The refugees were escaping the wind
On March 20, 2011, hundreds of protestors quietly stood along Governor Hunt Road in Vernon near the entrance to Entergy Nuclear Vermont Yankee, which had been issued a federal license to continue operation a day before the Fukushima Daiichi nuclear disaster unfolded in Japan. A coalition of regional anti-nuclear groups assembled the somber and subdued demonstration in response to both.
Voices

The refugees were escaping the wind

By 2011, hundreds of people within Vermont Yankee's nuclear evacuation zone had read and written and studied about nuclear power - some for over three decades. We understood what was happening.

BRATTLEBORO — Ten years ago on March 11, the world watched in horror as a massive tsunami created by an earthquake thundered over the coast of Japan. We watched as entire neighborhoods were swept out to sea. Then the news broke that four nuclear reactors were in its path.

As The Guardian described it:

The 40-foot wave triggered by the 9.0-magnitude earthquake just under an hour earlier had topped the 19-foot protective sea wall, flooding the site's six reactors and disabling all 13 of the site's backup diesel generators, which had been switched on when the earthquake first struck.

Without power, water could not be pumped into the reactors to cool them, and they soon began to overheat and overpressurise. Twenty-four hours later, an explosion caused by a buildup of hydrogen at reactor one ripped off the walls and roof. It was not the image an already traumatized nation wished to see.

Over the next few days, we watched another explode, and another, and there were fires. The nuclear cores melted down within days. It took 11 days to get the reactors hooked up to backup power.

Three of the four were the same size, type, and age as Vermont Yankee - GE Mark I boiling-water reactors from the 1970s.

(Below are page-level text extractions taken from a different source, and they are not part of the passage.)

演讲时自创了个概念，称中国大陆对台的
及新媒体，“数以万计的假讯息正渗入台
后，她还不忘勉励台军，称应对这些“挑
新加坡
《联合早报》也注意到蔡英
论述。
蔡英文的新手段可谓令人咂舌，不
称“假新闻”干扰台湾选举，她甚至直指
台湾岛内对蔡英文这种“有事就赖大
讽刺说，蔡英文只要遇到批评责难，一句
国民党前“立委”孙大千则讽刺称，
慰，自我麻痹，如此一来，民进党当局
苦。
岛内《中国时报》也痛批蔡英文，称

By 2011, hundreds of people within Vermont Yankee's nuclear evacuation zone had read and written and studied about nuclear power, had attended or given workshops, and had walked and marched and testified at hearings - some for over three decades.

We understood what was happening. We moaned as we read of the Fukushima disaster: “Water levels inside the reactor are almost empty,” “its cooling functions have stopped,” “it has lost its ability to control pressure in some reactors” “fuel rods at Unit 2 are fully exposed to air” and “hydrogen explosions.”

* * *

Two days after the tsunami hit the reactors, the government ordered 110,000 people to leave Fukushima's evacuation zone around the nuclear complex. The 3,000 residents closest to the reactors were told not to leave their homes at all, to shelter in place.

The refugees were escaping the wind. The hydrogen explosions sent plumes of radiation into the air. A shelter town for refugees was itself evacuated after one hydrogen explosion sent a plume of radiation over the community.

All the while, hundreds of aftershocks rattled the region. There was no electricity; information was erratic and changed frequently. Lines formed of at gas stations as people tried to escape the plumes, until no gas was left. The lucky ones made it to homes of relatives or friends. Others made it to gyms and stadiums, some 100 or more miles away, to camp with their belongings on the floor.

* * *

Within days, the nuclear evacuees met a new challenge: stigma and fear.

Tsunami refugees did not want to be in the same shelters as those from the nuclear towns, fearing they too would become contaminated by radiation. Truck drivers and aid workers were afraid to go where people were told to shelter in place, so those who stayed put got no water or food.

But there was really no escape from the radiation. Radiation was found in milk and a dozen kinds of vegetables. 150 miles away, and the capitol of Japan, Tokyo, was impacted. The city government announced that the radiation level was 10 times normal. Children under the age of 1 were not to drink the tap water, but “there is no threat to human health.”

Within a month, the Japanese government adjusted the allowable radiation in food and water to five times its previous level.

* * *

People here needed to do something to show their support for Japan. The Safe and Green Campaign - a group formed in 2006 of citizens living in the evacuation zone in Vermont, Massachusetts, and New Hampshire - convened a vigil at Vermont Yankee.

On March 20, 2011, nine days after the disaster in Fukushima, 600 citizens stood in silence in Vernon, lining the road around Vermont Yankee's gates for a half mile on either side.

Citizens and their state elected officials were shocked when the Nuclear Regulatory Commission approved a 20-year license extension for Vermont Yankee, our own Fukushima-style nuclear reactor.

The state of Vermont hadn't approved a state extension of its permit; in fact, a year earlier, the Vermont Legislature voted against it.

* * *

As we continued to watch the disaster unfold over years, the meltdowns and toll on the people, land, air, and water increased citizen activism and the political will to close Vermont Yankee.

In 2014, Vermont Yankee shut down; today, its 900 tons of nuclear waste remains on site, beside the Connecticut River.

The repercussions of the Fukushima meltdowns continue 10 years later. On March 11, 2021 Safe and Green will hold a vigil in Brattleboro's Pliny Park at 4:30 p.m. to educate our neighbors and to support Fukushima's nuclear refugees.